第5話 Sideゼノン


 おかしい。

 彼女が、いない。


 3日前に不本意ながら私の妻になった女性──千奈。

 クズだクズだと思っていた我が義弟だが、最低のクズだったことを再確認した日だった。

 封制印を奴がもっているからには、私には抵抗もできない。


 幸い、千奈は悪い人間ではなく、何より一緒にいて不快ではなかった。


 あんなことがあっても挫けることなく、逆に「国を滅ぼしたい」という思考を持つ強さ。

 前向きで、コロコロと表情が変わって、話していて楽だ。


 そんな彼女の姿が見えない。


 朝食は共に食べた。

 変わった様子もなかったはずだ。


 昼食に現れない彼女を屋敷中探し回ったが、どこにもいない。


 魔界は封印されていて、こちら側からは出られないはず。

 ということは、森か?


 ──この城は深い森に囲まれている。

 そしてその森は、ぐるりと高い壁で囲まれ、その外は人間界となる。

 壁の外に出るには黒い門を通らねばならない。


 門は二つ。

 城側と、反対側は崖壁と、崖の上は小さな町に続いていたはずだ。


 魔界の者たちには彼女の前に姿を現さないよう伝えているから、怖がらせることはないだろうが……。


「アスト」

「──はい」


 私の呼びかけに、私の前に黒い霧に紛れて黒い大鳥が現れた。


「空から彼女を探してもらえるか?」

「お任せを」


 承知の言葉だけ残してから、アストは私の前から再び黒い霧に溶けるようにして消えた。




 ──アストが戻ってきたのは、それからすぐのことだった。


「ここから町側の門へ向かう途中の大木の下で、千奈様を発見いたしました。足に怪我をされているようで、心細そうに蹲っておいでです」

「怪我だと!?」


 心細そうに……。

 あの前向きで 強気な女性が、か?

 想像ができない。

 だが怪我をしているのならば、動くことは難しいのだろう。

 早く行ってやらねば……。


 私は黒い外套を羽織ると、窓を開け放った。


 朝だというのにこの魔界は常に暗い。

 そして今は雨が降りしきっていて、森の中はさぞ冷たく暗い状態になっていることだろう。

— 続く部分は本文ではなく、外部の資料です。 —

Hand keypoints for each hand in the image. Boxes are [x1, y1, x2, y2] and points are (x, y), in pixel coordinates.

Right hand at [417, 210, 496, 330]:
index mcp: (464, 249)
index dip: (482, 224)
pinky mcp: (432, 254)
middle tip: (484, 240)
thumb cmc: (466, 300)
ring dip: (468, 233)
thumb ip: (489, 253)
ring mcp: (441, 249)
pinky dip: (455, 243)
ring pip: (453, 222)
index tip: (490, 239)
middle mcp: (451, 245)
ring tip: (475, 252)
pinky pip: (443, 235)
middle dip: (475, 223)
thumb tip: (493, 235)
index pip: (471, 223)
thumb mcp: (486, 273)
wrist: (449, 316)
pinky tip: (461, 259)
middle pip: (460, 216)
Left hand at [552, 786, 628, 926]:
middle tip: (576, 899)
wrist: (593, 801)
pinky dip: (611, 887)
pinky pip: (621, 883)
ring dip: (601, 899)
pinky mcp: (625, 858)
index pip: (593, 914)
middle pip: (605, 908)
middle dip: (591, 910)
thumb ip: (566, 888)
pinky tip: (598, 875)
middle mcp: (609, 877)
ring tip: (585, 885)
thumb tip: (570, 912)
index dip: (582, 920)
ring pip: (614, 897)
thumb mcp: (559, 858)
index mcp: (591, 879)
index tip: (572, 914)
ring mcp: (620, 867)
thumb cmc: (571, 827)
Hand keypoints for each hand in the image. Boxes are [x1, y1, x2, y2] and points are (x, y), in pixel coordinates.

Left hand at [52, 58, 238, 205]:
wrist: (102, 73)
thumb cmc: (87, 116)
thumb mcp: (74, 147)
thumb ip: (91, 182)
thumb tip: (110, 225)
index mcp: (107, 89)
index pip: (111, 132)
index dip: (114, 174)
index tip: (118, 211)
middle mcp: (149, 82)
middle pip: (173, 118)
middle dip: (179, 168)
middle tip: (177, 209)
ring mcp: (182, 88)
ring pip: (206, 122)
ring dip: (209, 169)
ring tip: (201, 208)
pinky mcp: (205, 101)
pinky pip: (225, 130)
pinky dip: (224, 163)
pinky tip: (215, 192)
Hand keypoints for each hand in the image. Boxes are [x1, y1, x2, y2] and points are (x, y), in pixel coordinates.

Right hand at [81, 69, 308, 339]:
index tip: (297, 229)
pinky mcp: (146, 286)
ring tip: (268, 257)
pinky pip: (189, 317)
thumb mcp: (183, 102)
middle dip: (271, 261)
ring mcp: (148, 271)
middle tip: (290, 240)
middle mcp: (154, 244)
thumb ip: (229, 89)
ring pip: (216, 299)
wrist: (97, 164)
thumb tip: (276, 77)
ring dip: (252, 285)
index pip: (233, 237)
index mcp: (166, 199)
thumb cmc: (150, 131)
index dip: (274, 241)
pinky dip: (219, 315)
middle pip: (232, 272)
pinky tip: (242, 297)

 ここに追放されてしばらく、私は一人でこの城にいるのが怖くて仕方がなかった。

 だけど一緒に追放された母が、ただ傍にいてくれたから──。

 だから私は、生きてくることができた。


 一人、暗闇にいる恐怖は、私が一番よく知っている。

 光が灯った時の安心も。


「……行って来る」

 そう言って窓の桟に足をかけたその時。


「もう一つご報告を」

 アストが私を呼び止めた。


「何だ。手短にしろ」

「村側の門の封印が解かれている模様です」

「!!」


 村側の、門の封印が……?


 外に出ることを禁じられ、外から封印の術をかけられ、魔界に閉じ込められた私と母。

 何度も、魔界の魔物たちに協力してもらって出ようと試みたが、封印は解くことができなかったが……。

 今になって一体なぜ?


 まさか、あの嫁が何かしたのか?

 いや、まさか。

 そんな力、彼女には……。


「……わかった。ご苦労だった。調理場に、温かい飲み物を用意するように伝えてくれ。あと、彼女の寝室に毛布を」

「はっ」


 アストの返事を聞いてから、私は一人窓の外、暗闇へと飛び立った──。